# He tipped!



## MadTownUberD (Mar 11, 2017)

He was very clean, polite, and odorless. He had me stop at a gas station for coffee and offered to buy me something, which I declined in favor of a much needed pit stop. He left some pastry sugar on the seat but it brushed off easily. He had me take his picture at the airport (kudos for not doing a selfie).

Then he handed me a $5 bill and declined when I offered to give back change.

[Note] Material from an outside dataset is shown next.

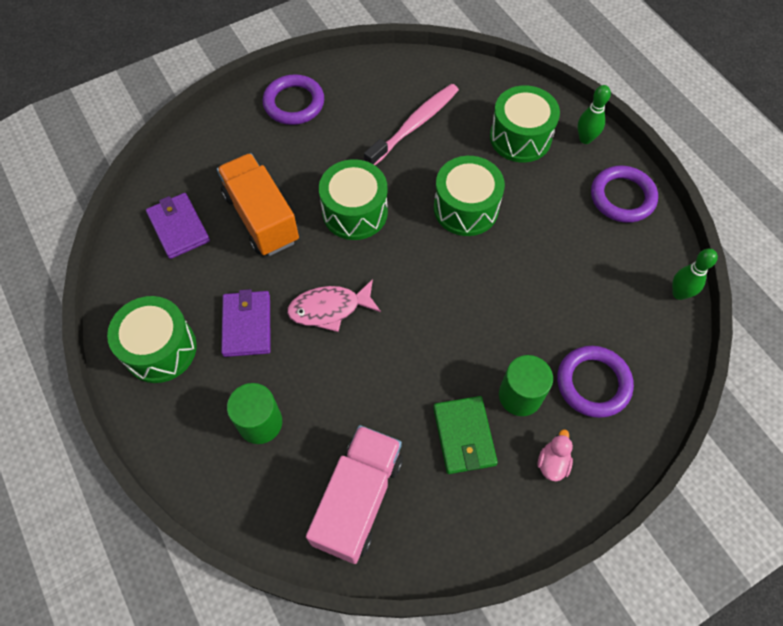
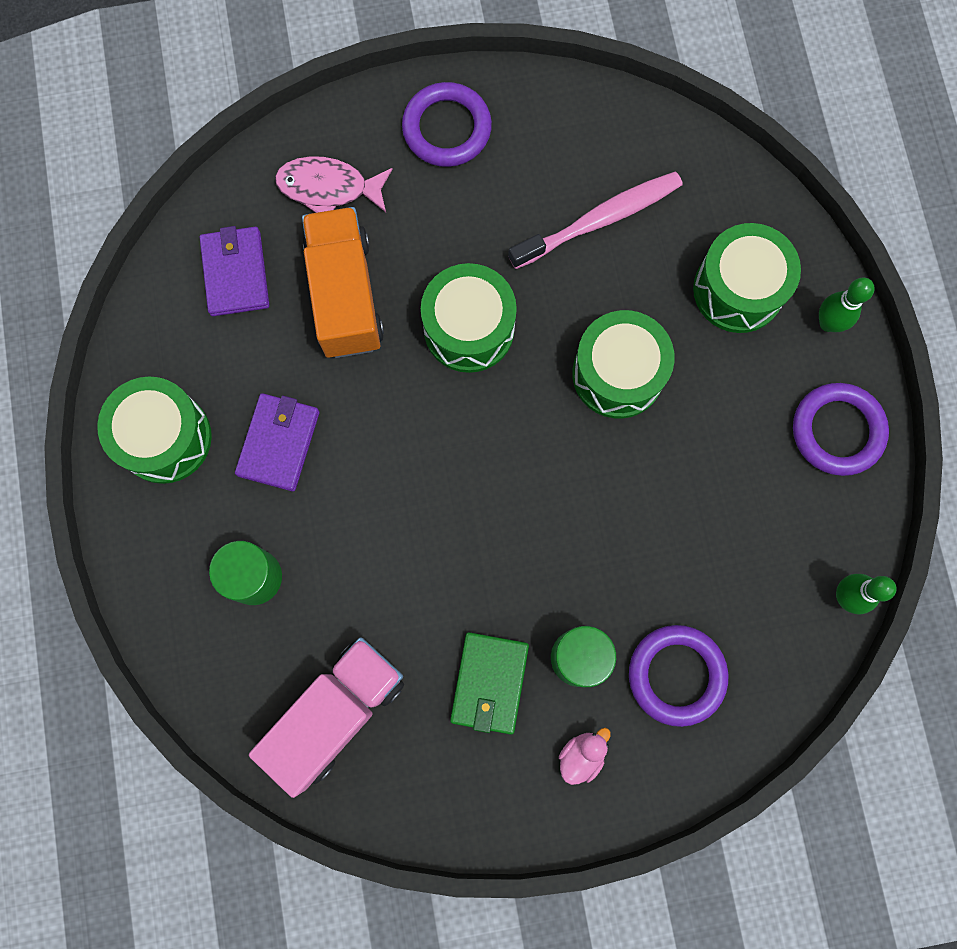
camera: 20 degrees right, 15 degrees up
(329, 309) = (387, 457): pink fish -> pink fish (329, 188)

I'll do trips like this all day long!


----------



## 1.5xorbust (Nov 22, 2017)

It’ll happen again in about seven years.


----------



## goneubering (Aug 17, 2017)

Frame that five!!!!


----------



## upyouruber (Jul 24, 2017)

MadTownUberD said:


> He was very clean, polite, and odorless. He had me stop at a gas station for coffee and offered to buy me something, which I declined in favor of a much needed pit stop. He left some pastry sugar on the seat but it brushed off easily. He had me take his picture at the airport (kudos for not doing a selfie).
> 
> Then he handed me a $5 bill and declined when I offered to give back change.
> 
> ...


Ok, my jaw hit the floor when he tipped you $5.
I completely passed out when he declined the change  WTF!!!


----------



## Dice Man (May 21, 2018)

Why offer to give back change, since he didn't ask for it???


----------



## Zebonkey (Feb 2, 2016)

I had a few tip me rather generously lately.
Can't say the same for the Millenials though - still as cheap and entitled, as the reputation makes them out to be.


----------



## Stevie The magic Unicorn (Apr 3, 2018)

Millennials really are the worst, i mean... yeah that's all my bad stories, pretty much ALL of them have involved 20 something little $(%! heads.


----------



## dens (Apr 25, 2018)

You must be lucky. Here, out of 250+ smelling pax's only 4 tipped me within the last several months.
p.s. I usually get $10-$30 in tips daily.


----------